Eventually, the effects of 1 and 2 blur the image, but the extent of the deterioration is not so serious: the spatial resolution deteriorates only about 3 in total. The effect of 3 is expected not to affect the image.
Equations (4) and (5) tell us that as the interval between E1 and E2 become larger, the resultant ρe and Z become more accurate. It has also been shown in the experimental results. In this design, we took E1 to be 40 keV and E2 to be 80 keV. From the point of view of photon flux, radiation dose, and energy interval, the selection of the x-ray energy seems to be reasonable.
The design parameters of the filter are key among other parameters. They adjust radiation dose and the ratio of photon flux of the 40 keV x ray to that of the 80 keV x ray. There are only two conditions to select the parameters; (1) radiation dose within allowance, and (2) suitable photon flux ratios. It is easily seen that there is great freedom to select a combination of materials of the filters and the thickness of them. Different parameters from those mentioned in Sec. 2.3 can decrease the necessary photon flux produced by the light source of the beamline. Then, it affects the design of the light source as well as the design of the beamline. In this sense, the set of parameters mentioned in this paper is only one example. There should be options.
The synchrotron radiation has great potential for medical diagnoses as well as for elemental research and industrial applications. In this paper, we proposed the beamline for the dual-energy x-ray CT as well as the compact synchrotron light source dedicated to the medical applications.
Also, we proposed a method to derive electron density and an effective atomic number from the linear attenuation coefficients measured for two energy x rays. We experimentally proved that the method was effective even for heavy elements such as a bone. Discrepancies of the measured electron density and effective atomic number from the theoretical values are about 5 or less.
The key components of the beamline proposed here are the double crystal monochromator and the rotating filter. They can easily provide two different type x-ray beams one after the other. The beams have the first order harmonic wave and the second order harmonic wave one with a different ratio. Use of the two types of x-ray beams is equivalent to use of two monochromatic x-ray beams with different energies. Combination of the beamline and the iterative method for analyzing the electron density and the effective atomic number can open an avenue to clinical performance of the dual-energy x-ray CT using SR.

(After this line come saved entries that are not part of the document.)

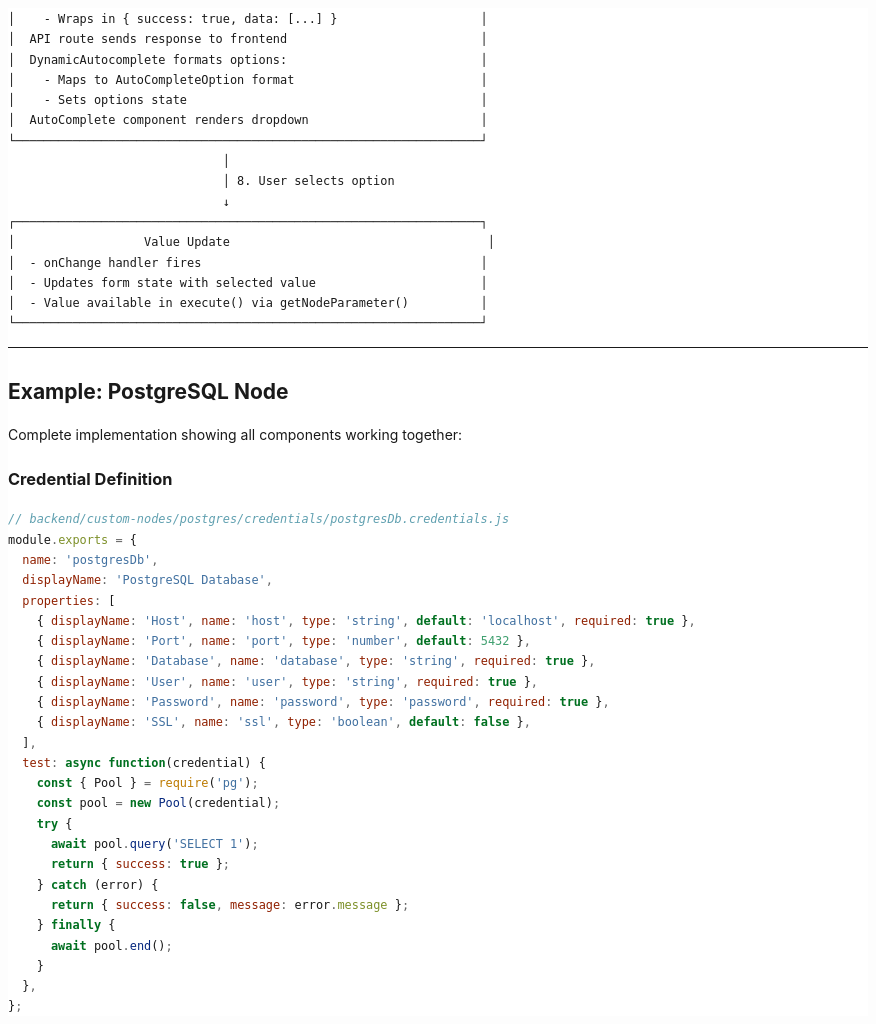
 ```
│    - Wraps in { success: true, data: [...] }                    │
│  API route sends response to frontend                           │
│  DynamicAutocomplete formats options:                           │
│    - Maps to AutoCompleteOption format                          │
│    - Sets options state                                         │
│  AutoComplete component renders dropdown                        │
└─────────────────────────────────────────────────────────────────┘
                              │
                              │ 8. User selects option
                              ↓
┌─────────────────────────────────────────────────────────────────┐
│                  Value Update                                    │
│  - onChange handler fires                                       │
│  - Updates form state with selected value                       │
│  - Value available in execute() via getNodeParameter()          │
└─────────────────────────────────────────────────────────────────┘
```

---

## Example: PostgreSQL Node

Complete implementation showing all components working together:

### Credential Definition

```javascript
// backend/custom-nodes/postgres/credentials/postgresDb.credentials.js
module.exports = {
  name: 'postgresDb',
  displayName: 'PostgreSQL Database',
  properties: [
    { displayName: 'Host', name: 'host', type: 'string', default: 'localhost', required: true },
    { displayName: 'Port', name: 'port', type: 'number', default: 5432 },
    { displayName: 'Database', name: 'database', type: 'string', required: true },
    { displayName: 'User', name: 'user', type: 'string', required: true },
    { displayName: 'Password', name: 'password', type: 'password', required: true },
    { displayName: 'SSL', name: 'ssl', type: 'boolean', default: false },
  ],
  test: async function(credential) {
    const { Pool } = require('pg');
    const pool = new Pool(credential);
    try {
      await pool.query('SELECT 1');
      return { success: true };
    } catch (error) {
      return { success: false, message: error.message };
    } finally {
      await pool.end();
    }
  },
};
```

The synchrotron light source designed here mainly consists of a compact electron storage ring and two multipole wigglers and beamlines. This design focused on compactness of the total system dedicated to the medical applications such as the energy subtraction CAG and the dual-energy x-ray CT with SR. Since the CAG requires the highest photon flux among the medical applications except for some special applications such as fluorescent x-ray CT,15 the storage ring and the wiggler were optimized for production of sufficient photon flux for the CAG. Therefore, the facility should be widely applicable to many other diagnoses that need a large amount of photon flux. However, the electron beam emittance is so large that performance of the advanced imaging such as refraction-enhanced imaging and phase-contrast imaging is difficult.